Conferem-se poderes ao Ministério da Justiça e de Proteção do Consumidor, independentemente de nova autorização legislativa, para estender temporalmente essas medidas até 31 de dezembro de 2021, em caso de comprovada necessidade.

c) Direito das Obrigações e dos Contratos. As obrigações pecuniárias, decorrentes de contratos firmados anteriormente a 8 de março de 2020, poderão se sujeitar às seguintes regras: (i) o devedor que alegar a impossibilidade temporária de prestação, poderá dilatar o termo para cumprimento das obrigações até 30 de setembro de 2020; (ii) desde que em razão de causas relacionadas à pandemia. Neste caso, deve-se cumprir um dos seguintes requisitos: (a) no caso de pessoas naturais, o comprometimento dos meios necessários à subsistência do devedor, seus dependentes; (b) no caso de pessoas jurídicas, o pagamento implique a não conservação da viabilidade econômica de suas atividades.
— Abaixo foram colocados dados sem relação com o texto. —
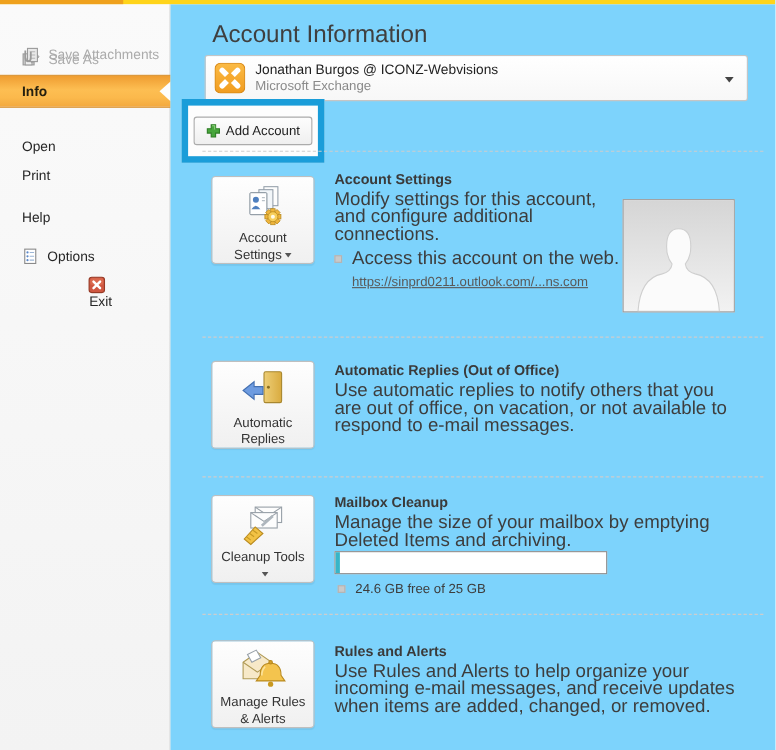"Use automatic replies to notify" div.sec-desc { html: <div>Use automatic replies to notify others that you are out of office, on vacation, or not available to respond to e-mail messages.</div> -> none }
Ademais, cumpre ressaltar que não é realizada distinção entre obrigações pecuniárias e não-pecuniárias no texto, sendo possível presumir que tais regras serão aplicadas também a obrigações não-pecuniárias.

Essa possibilidade excepcional de diferimento do termo das prestações será excepcionada se: (a) gerar prejuízos intoleráveis ao credor; (b) conflite com as regras de Direito Internacional aplicáveis ao comércio de mercadorias, o que se pressupõe aqui a Convenção de Viena para compra e venda de mercadorias. Presente a hipótese (a), o devedor passará a poder exercer a pretensão de resolução do contrato sem incorrer em multas ou quaisquer outras penalidades.

Haverá, contudo, regras específicas para determinados regimes jurídicos ou espécies negociais: contratos de mútuo e contratos de locação (predial urbana residencial e não residencial).

(a) Contratos de locação: O pagamento dos alugueres será mantido, sem dilação do termo prestacional. Os locadores, contudo, não poderão pleitear a resolução por inadimplemento entre 1º de abril de 2020 e 30 de setembro de 2020, o que, na prática, se impede o despejo. Permanecerá, no entanto, o direito de se cobrar eventuais alugueres atrasados.

(b) Contratos de mútuo. Em relação aos contratos de mútuo celebrados anteriormente a 8 de março de 2020, as pretensões cujo objeto recaia sobre principal, juros ou repactuações terão a exigibilidade judicial dilatada por seis meses, caso o devedor tenha sofrido redução de renda decorrente dos efeitos da pandemia. Aqui se aplicam as condições alternativa já referidas, em caráter alternativo: (a) demonstração do comprometimento dos meios necessários à subsistência do devedor, seus dependentes; (b) prova de que o pagamento implique a não conservação da viabilidade econômica de suas atividades. Ademais, é estabelecida presunção de que a pandemia gerou queda na renda do devedor.

O credor não poderá pleitear a resolução contratual até 30 de setembro de 2020. Caso as partes não entrem em acordo até esta data, haverá extensão do prazo do contrato por seis meses.

d) Direito Processual Penal. A legislação processual penal alemã é notadamente rigorosa em relação ao cumprimento de prazos, especialmente no tocante ao período transcorrido entre audiências, sendo certo que o seu descumprimento pode acarretar inclusive a nulidade de provas e a condução de novo julgamento. Considerando a exiguidade de tais prazos da legislação processual penal alemã em face da pandemia, a proposta visa a ampliar tais prazos para a condução do processo penal.

Essas medidas foram aprovadas no gabinete da Chancelaria Federal no dia de hoje e serão enviadas ao Parlamento, onde se espera sejam aprovadas em rápida votação.

Na prática, as alterações legislativas criam mecanismos de: (a) dilação de termos de obrigações contratuais; (b) permitem a invocação da “exceção de ruína pessoal” – algo que os alemães já admitem desde a crise da hiperinflação dos anos 1930, mas não é aceita pela jurisprudência brasileira, até em razão do regime processual de execução civil do devedor insolvente em vigor no país desde o século XX; (c) permite que se descaracterizem efeitos da mora para futuros pagamentos, ainda que não se crie uma hipótese de liberação geral de devedores.